The "Z" of Z-machine stands for Zork, Infocom's first adventure game. Z-code files usually have names ending in .z3, .z5, .z6 or .z8, where the number is the version number of the Z-machine on which the file is intended to be run, as given by the first byte of the story file. Previously it was common for the filenames to end with .zip (ZIP = Z-machine Interpreter Program), but this clashes with the present widespread use of .zip for PKZIP-compatible archive files. Infocom produced six versions of the Z-machine. Files using versions 1 and 2 are very rare. Only one version 1 file is known to have been released by Infocom, and only two of version 2. The newer versions had more capabilities, culminating in some graphic support in version 6.

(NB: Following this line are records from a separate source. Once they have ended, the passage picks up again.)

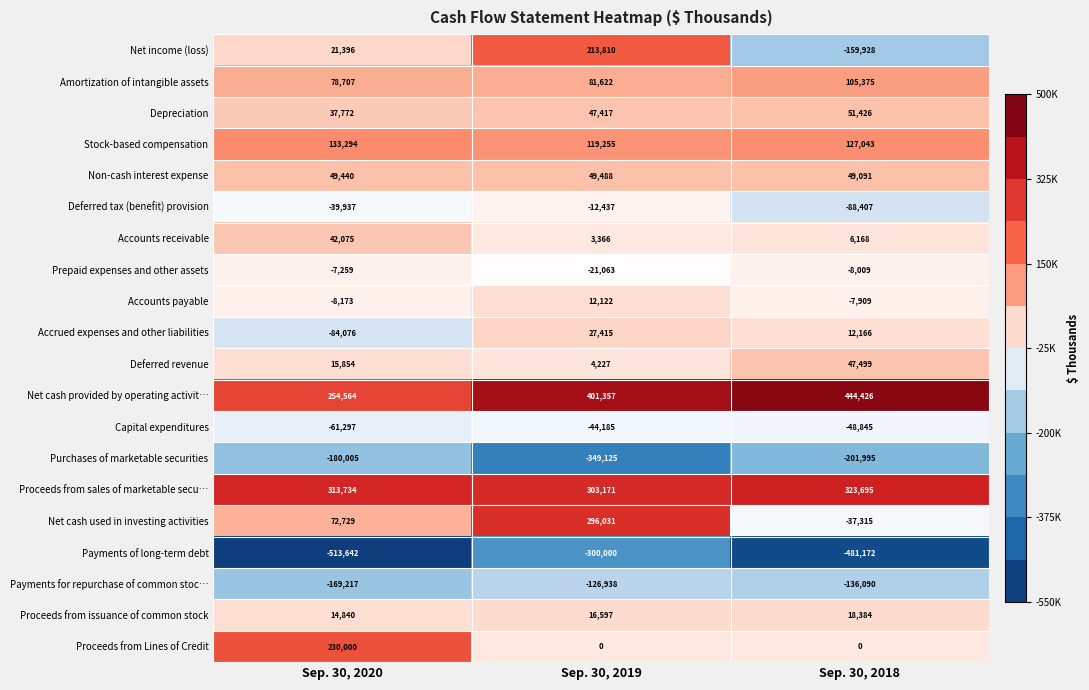

The Accounts payable series shows 12122 at Sep. 30, 2019. True or false?

True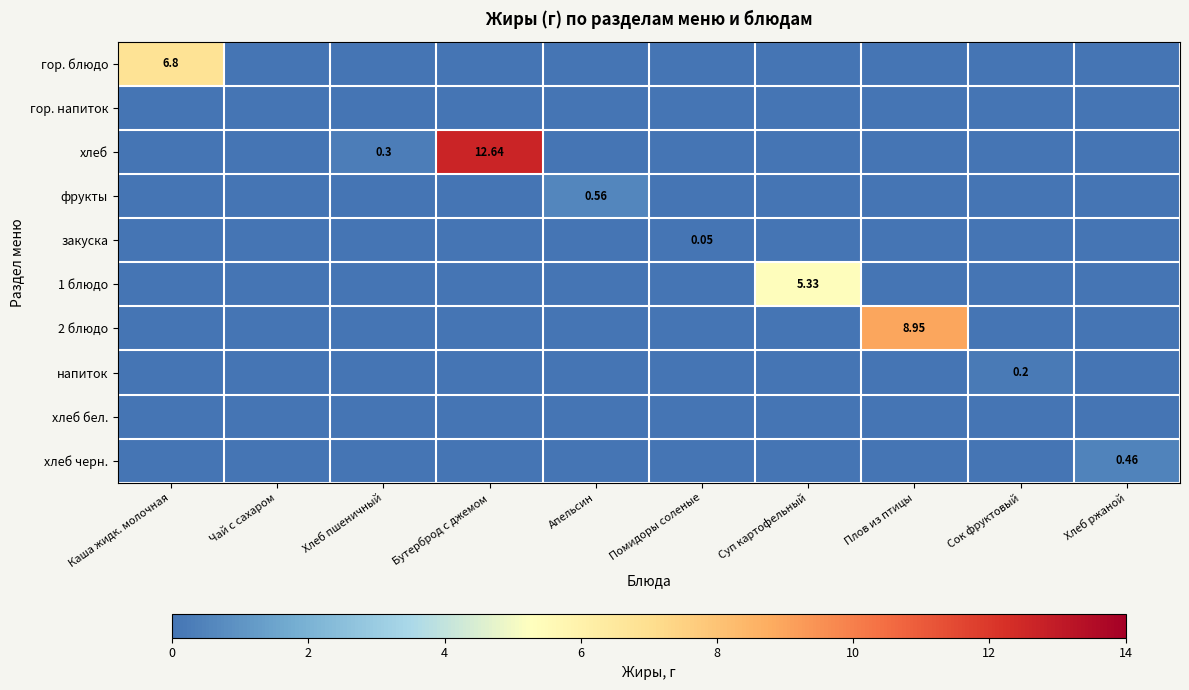

The value of 2 блюдо at Плов из птицы is 8.9. True or false?

True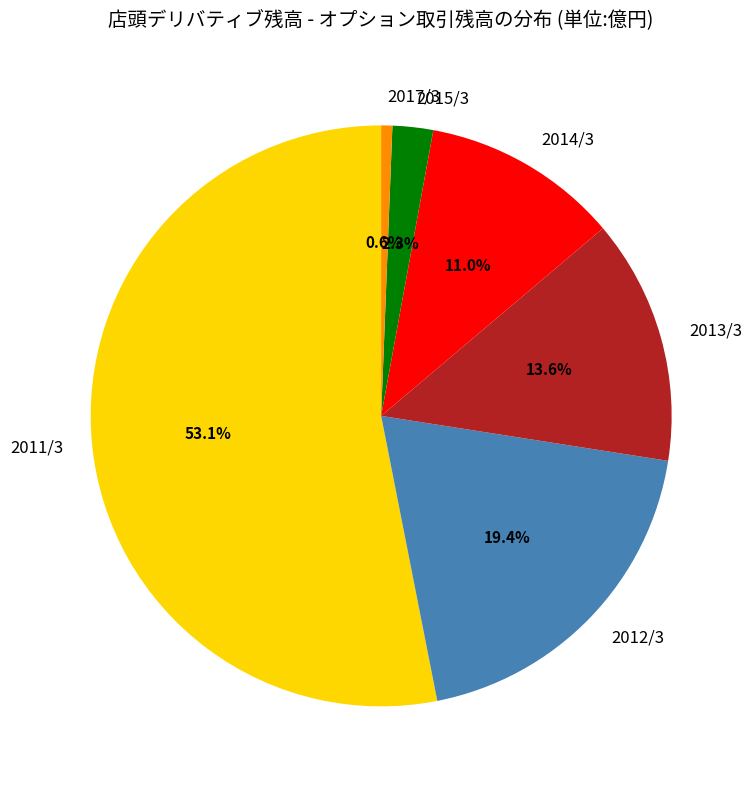

What is the largest slice in the pie chart?

2011/3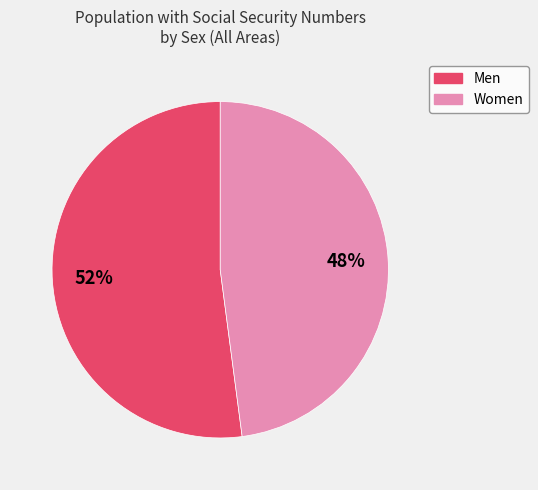

Combined, do Women and Men account for over 50%?

Yes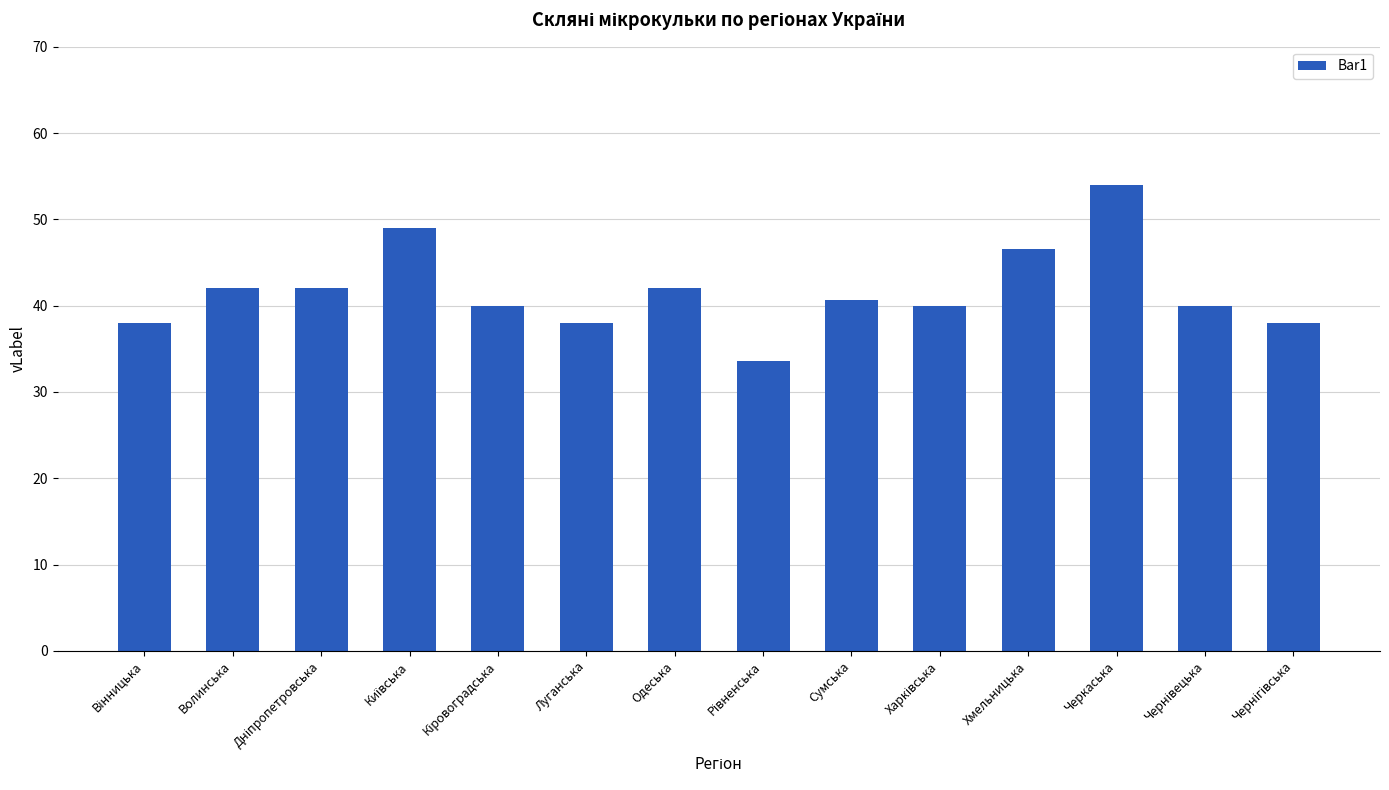

What is the average value?

41.7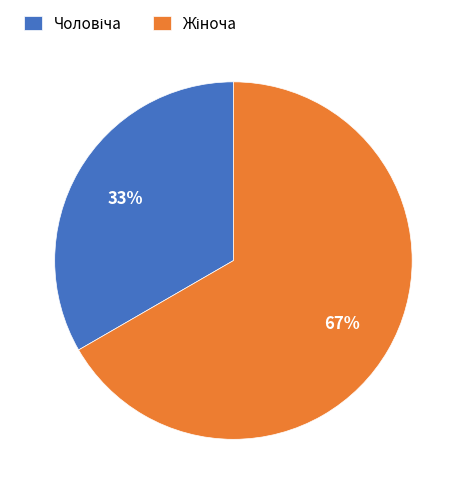

To the nearest percent, what is the average slice percentage?

50%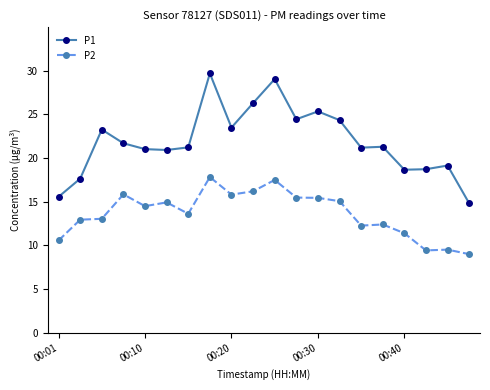

What is the value of the P1 point at the 9th from the left?

23.5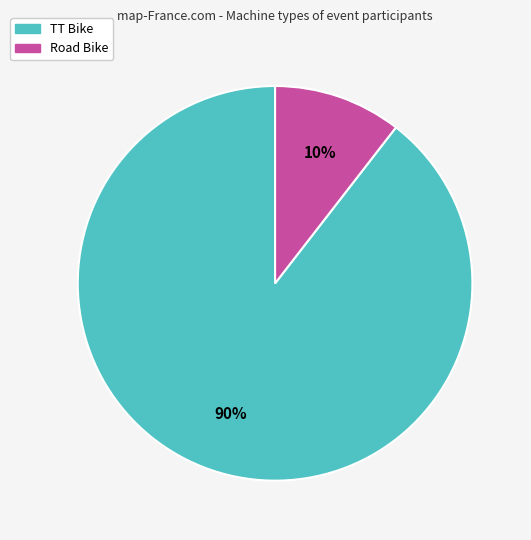

Is the sum of Road Bike and TT Bike greater than half?

Yes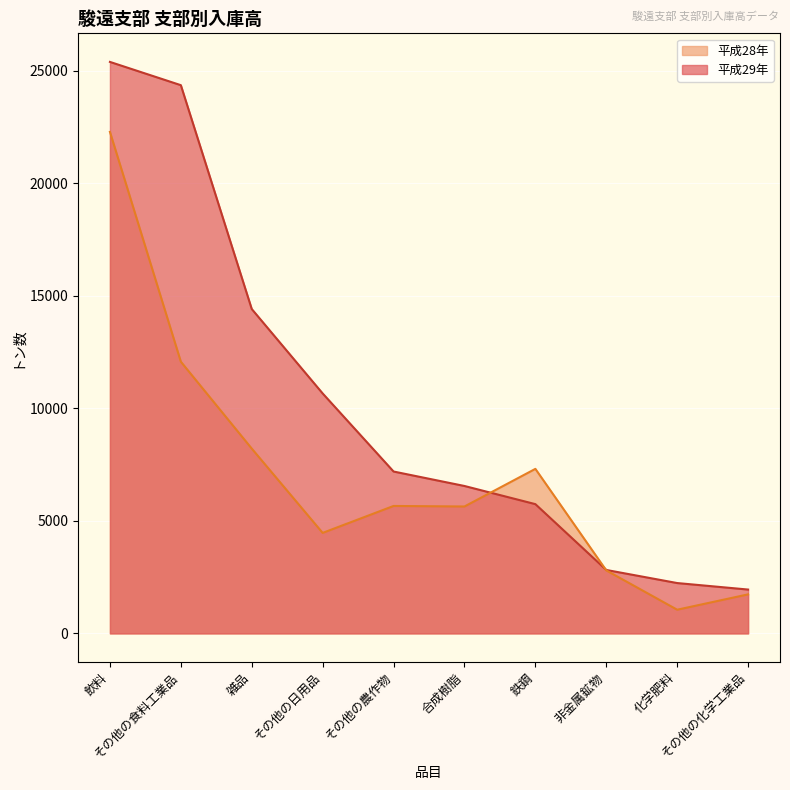

The 平成28年 series shows 1445 at 化学肥料. True or false?

False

The compiler (called Zilch) which Infocom used to produced its story files has never been released, although documentation of the language used (called ZIL, for Zork Implementation Language) is still in existence. But in May 1993, Graham Nelson released the first version of his Inform compiler, which generates Z-machine story files as its output. Most files produced by Inform are version 5. Inform has since become very popular in the interactive fiction community and, as a consequence, a large proportion of the interactive fiction now produced is in the form of Z-machine story files. Demand for the ability to create larger game files resulted in the creation of versions 7 and 8 of the Z-machine, though version 7 is not in use. Interpreters for Z-code files are available on a wide variety of platforms.

During the 1990s, Graham Nelson drew up a Z-machine standard, based on detailed studies of the existing Infocom files.